[EXTRACTED ENTRIES Boundary: Start]

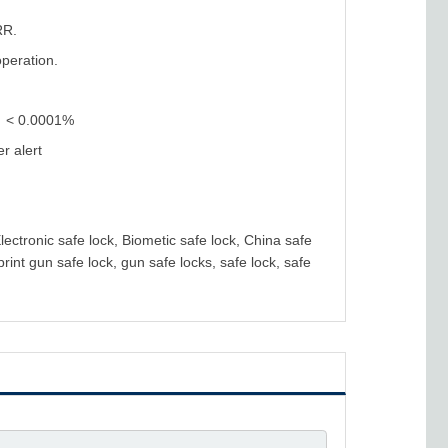
RR.
operation.
)：< 0.0001%
r alert
Electronic safe lock, Biometic safe lock, China safe
rint gun safe lock, gun safe locks, safe lock, safe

[EXTRACTED ENTRIES Boundary: End]

◆ TO DO
Filter the records for lines containing the word "lock" and copy each one.

◆ OUTPUT OF THE EXERCISE
Electronic safe lock, Biometic safe lock, China safe
rint gun safe lock, gun safe locks, safe lock, safe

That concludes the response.